The distinction between office holder and employee isn't just a legal curiosity. It affects real-world issues including tax treatment, employment rights, statutory payments, pension obligations, dismissal procedures and holiday entitlement. For owner-managed businesses in particular, understanding which role a person occupies can prevent a great deal of confusion and potential dispute later on.


Annual Leave: The Part Everyone Actually Cares About

Nothing sparks interest quite like the possibility of taking time off. For employees, the position is relatively straightforward. Under the Working Time Regulations, most workers and employees are entitled to 5.6 weeks of paid annual leave each year. For someone working a standard five-day week, that usually translates to 28 days, although the treatment of bank holidays depends on the wording of the employment contract.


Employees can look forward to holidays, count down the days until their summer break and, if they're particularly organised, submit their leave request before everyone else books the same week in August.


Annual Leave for Director-Employees

Directors who are also employees generally enjoy these same rights. Their employment status brings them within the holiday entitlement framework, meaning they accrue annual leave just like other members of staff.

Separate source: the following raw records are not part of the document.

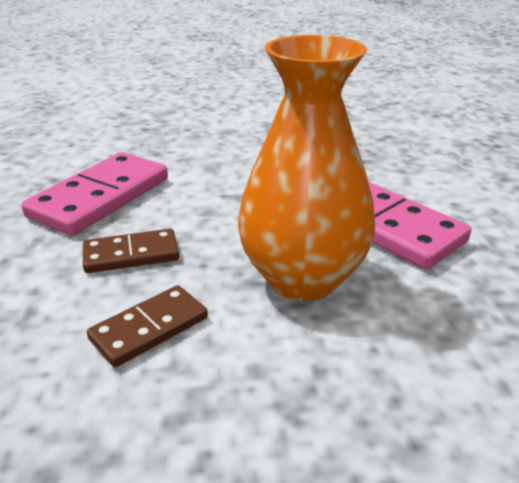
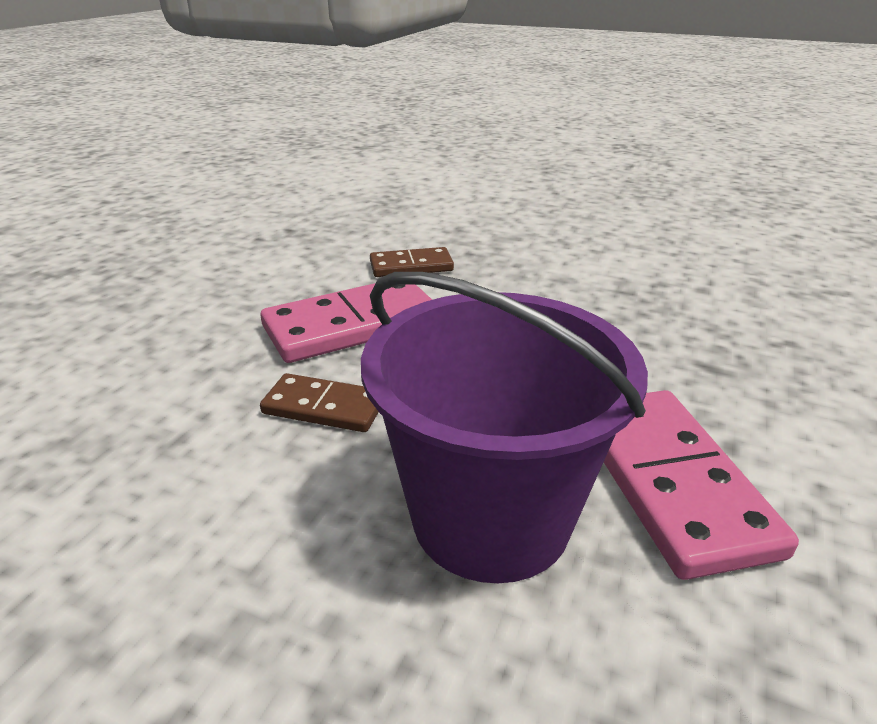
camera: 30 degrees right, 0 degrees up
(149, 328) = (264, 510): brown domino -> brown domino (411, 266)
(303, 278) = (491, 517): orange vase -> purple bucket

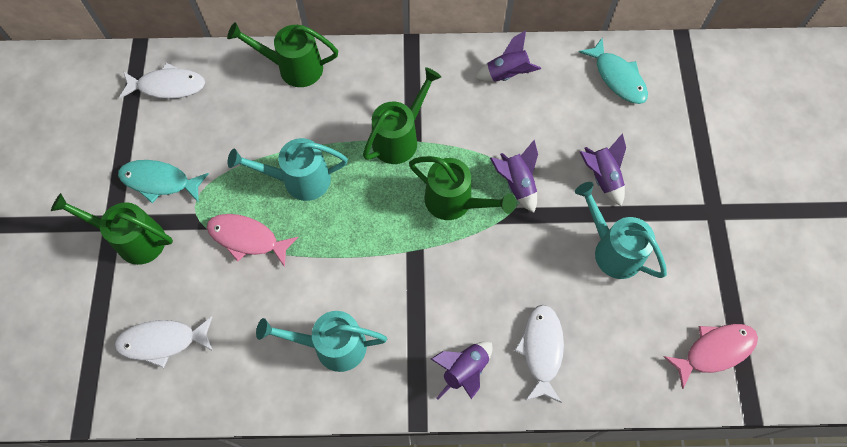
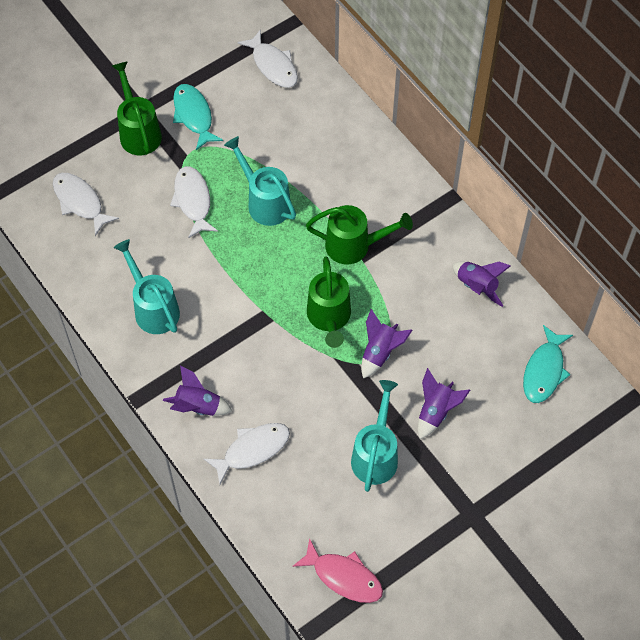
camera: 55 degrees right, 5 degrees down
(247, 238) = (193, 201): pink fish -> white fish
(293, 68) = (356, 134): green watering can -> none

Being a director does not remove those rights simply because the job title sounds more impressive.


Annual Leave for Directors Who Are Only Office Holders

But what about directors who are only office holders? Here's where many business owners experience a moment of mild panic. A director who is simply an office holder and does not qualify as an employee or worker may not have the same statutory entitlement to paid annual leave at all. Legally speaking, there may be no automatic right to 5.6 weeks of paid holiday.


Now, before anyone imagines thousands of directors chained to their desks indefinitely, the practical reality is somewhat different. Most directors have considerable control over their own working arrangements. They don't need to submit a holiday request form to themselves, seek approval from themselves or explain to themselves why they deserve a week in Spain.


The challenge is usually not obtaining permission to take leave. The challenge is actually taking it.


The Owner-Director's Version of a Holiday

Many owner-directors develop a unique definition of a holiday. To most people, a holiday involves rest, relaxation and perhaps a complete absence of work emails. To an owner-director, a holiday often means answering emails only twice a day instead of every fifteen minutes.


Their out-of-office message proudly declares they are unavailable while they simultaneously respond to enquiries from a sun lounger using three different devices. Whether this behaviour is healthy is a question best left to medical professionals.


The Bottom Line

The legal distinction between director and employee might sound technical, but it has real consequences. Calling someone a director does not automatically make them an employee. Equally, being a director does not prevent someone from also being an employee. The answer depends on the legal relationship that exists between the individual and the company.


Like so many things in British law, the position is simultaneously simple and complicated.

A director is an office holder. An employee works under a contract of employment. And sometimes the same person is both.


Which is why a business owner can spend years running a successful company before discovering that one of the most difficult questions they face isn't about sales, growth or profitability.


It's figuring out exactly what they are.